Not my favorite. Not the best...but...
The
MOST IMPORTANT and
WHY WAS IT IMPORTANT?
Rules/Guidelines:- YOU CAN'T GIVE MORE THAN 5. Five is the absolute limit.
- IMPORTANT means it had a profound impact on the film industry, on art, on social change, on mankind.
My choices:
Birth of a Nation (DW Griffith):
The first American epic. It was longer than any film and invented the "feature-length" film.
The single most controversial American film ever made. Some credit it with reinvigorating the KKK and inspiring a new wave of racism to take hold in the US.
It proved that film could be as important a social medium as an entertainment medium.
The Godfather (Francis Ford Coppola):
No film epitomizes the golden age of American cinema more than this film.
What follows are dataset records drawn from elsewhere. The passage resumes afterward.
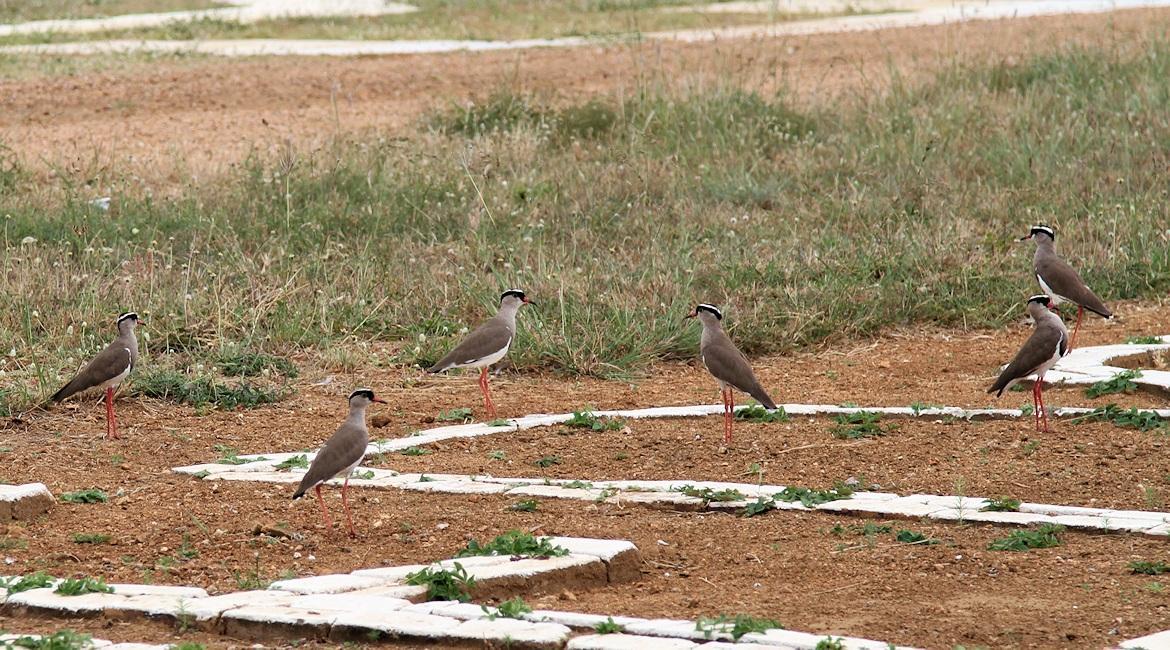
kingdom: Animalia
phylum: Chordata
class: Aves
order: Charadriiformes
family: Charadriidae
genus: Vanellus
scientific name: Vanellus coronatus
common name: Crowned lapwing
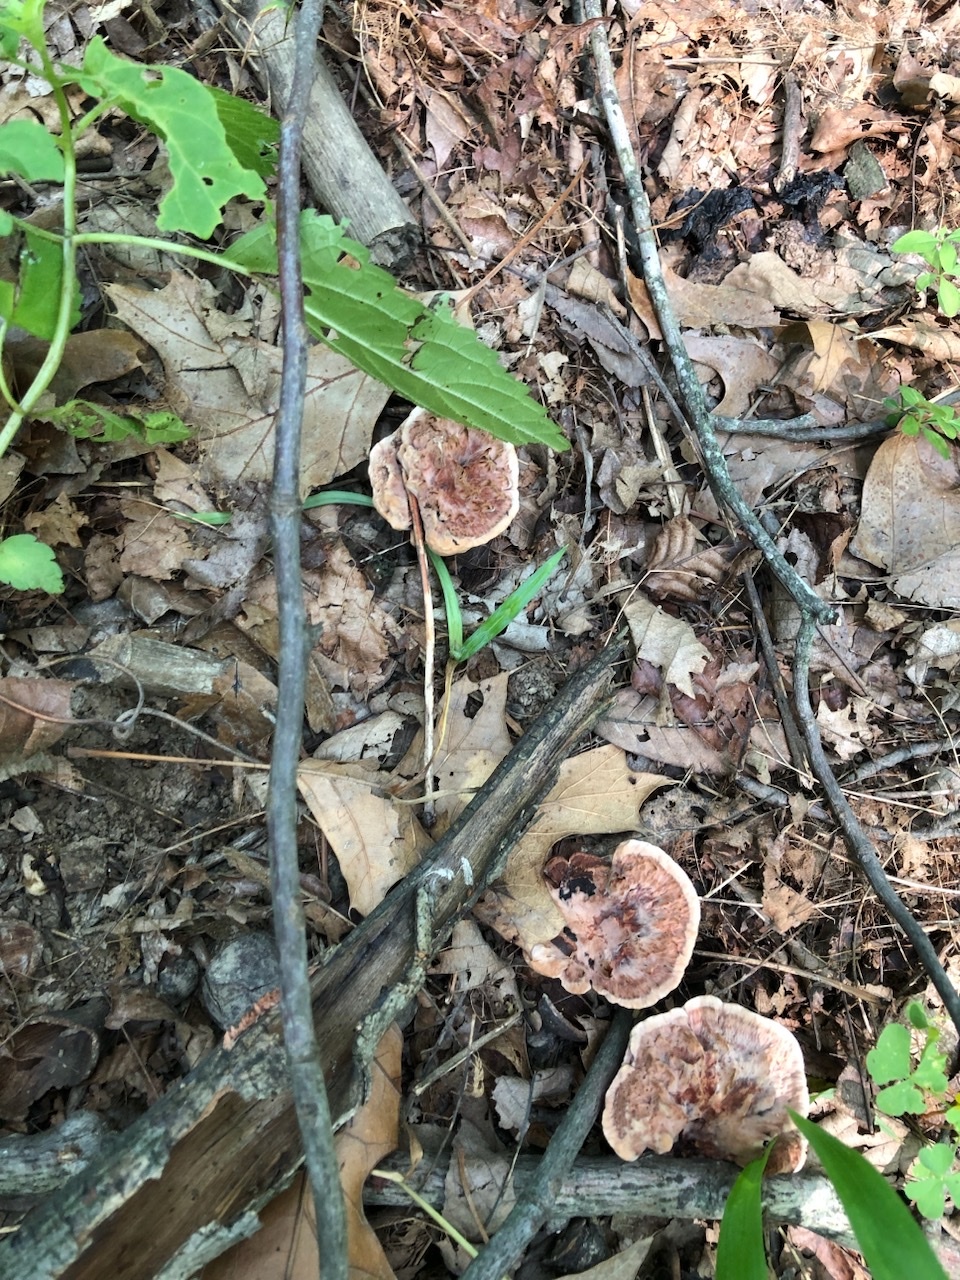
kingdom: Fungi
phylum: Basidiomycota
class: Agaricomycetes
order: Polyporales
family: Polyporaceae
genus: Ganoderma
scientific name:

This film pioneered the frontier of American epics and changed the face of American filmmaking on an artistic level, giving American film it's first ever unique look and feel.
Star Wars: A New Hope (George Lucas):
This film redefined the Hollywood genre with groundbreaking special effects, mass appeal. This was the first American blockbuster.
For better or for worse, this film sent Hollywood into spiraling into the 80s with summer special effects blockbusters driving much of it's annual revenue.
2001: A Space Odyssey (Stanley Kubrick):
It was so technologically advanced, it inspired everyone to start looking into their own future with a different light.
Few realize that this film kicked NASA into high gear propelling our space program into the forefront of the Cold War.
Citizen Kane (Orson Welles):
It wasn't just the greatest American film ever made, it was the first American film that proved that film was a legitimate art form and not just an entertainment medium.
Orson Welles was 26 when he made it. Seriously. 26.